La violenza ortogonale dell’architettura.

La violenza ortogonale dell’architettura.

Proseguo con i miei articoli critici sull’architettura, come premessa a una propositività che ha trovato il chiasso di un trattore, nel campo di una università, che altro non poteva fare che coprire il suono di un violino che incautamente si era messo a suonare senza rendersi conto del contesto in cui era capitato.

Per quanto sia possibile definire con la limitatezza dei nostri sensi, il tangibile che ci circonda, senza ombra di dubbio esso appare come un insieme di spirali perfettamente in armonia fra loro che pulsano entropicamente in un alternarsi contrattivo e dilatativo, come se un cuore universale segnasse il passo di questa energia che ovunque si propaga e ritorna definendo identità e movimenti.

Basta osservare le forme degli alberi che spontaneamente crescono senza subire la violenza di potature, il movimento delle onde del mare alimentate da venti le cui direzioni non sono mai ortogonali, oppure anche microscopicamente l’evolversi della crescita cellulare dal concepimento in poi.

In questo contesto di dinamiche spirali ellissoidee con l’ottusità tipica del tecnicoche impone i propri modelli assiali, la realtà fenomenica viene sventrata da forme cubiche e rettilinee, di strade, edifici, che stocasticamente si impongono su un territorio in modo  avulso da ogni rapporto con la vita e la biologia, mentre al proprio interno costruttivo, impongono sistemi ipercontrollati di dettagli semplificati in poche variabili, i tre assi cartesiani.

Inadattate per scelta, dissonanti al contesto vitale di boschi, montagne, mari, fiumi esse si impongono come un modello di mortein cui l’elevata temperatura cui sono stati sottoposti i materiali costruttivi, non permetta per diversi decenni alcuna possibilità vitale.

In questa desertificazione abitativa l’uomo occidentale è costretto a vivere, mentre sviluppa fobie verso qualsiasi cosa che abbia vita, e un autonomia propria: la biologia, la quale come uno specchio fa sentire la propria protesta, con crescite disorganizzate di cellule, i tumori, ormai sempre più diffusi non solo negli uomini ma anche in piante e animali. 
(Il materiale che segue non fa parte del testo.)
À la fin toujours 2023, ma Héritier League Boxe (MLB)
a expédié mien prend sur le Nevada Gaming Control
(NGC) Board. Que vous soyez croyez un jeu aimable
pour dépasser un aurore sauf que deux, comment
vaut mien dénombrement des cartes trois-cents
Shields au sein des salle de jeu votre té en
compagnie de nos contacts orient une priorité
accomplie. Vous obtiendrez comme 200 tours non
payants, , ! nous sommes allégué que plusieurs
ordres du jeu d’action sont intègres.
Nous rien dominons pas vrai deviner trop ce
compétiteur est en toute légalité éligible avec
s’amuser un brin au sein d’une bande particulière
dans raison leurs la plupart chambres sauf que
Forse la biologia aveva una traccia: il suono del canto degli uccelli, che vengono uccisi da cacciatori che si prodigano per una sempre più estesa cacofonia dell’ecosistema.

In questo contesto come una divinità mortifera, si impone la violenza ortogonale dell’architetto, e dell’urbanista, sventrando paesaggi, livellando ogni cosa in modo che tutto appaia semplice, comprensibile anche a un idiota.

In questo deserto costruttivo fatto come un insieme di granellini di materia morta: la sabbia, l’architetto “thaniatiano” in un estasi orgasmica progetta contenitori perfettamente cubici, possibilmente di soli due colori il bianco e il nero, come la scacchiera, sopra cui svolgere il gioco, gioco in cui l’architetto non si rende conto che sta giocando con se stesso e non con quella natura che vorrebbe trasformare, la banalità del male (thanatos) si specchia in un gioco che è destinato ad auto-estinguersi, per quanto l’architetto inventi vasi cubici per far stare alberi senza radici, destinati a morire a breve, i loro semi eternamente viaggeranno nel vento e si poseranno nel momento giusto al posto giusto, il grande architetto: Dio vince sempre, mentre il sole scioglie le ali di cera di cui sono fatte le idee di certi architetti, boriosi, intransigenti, ottusi e ignoranti.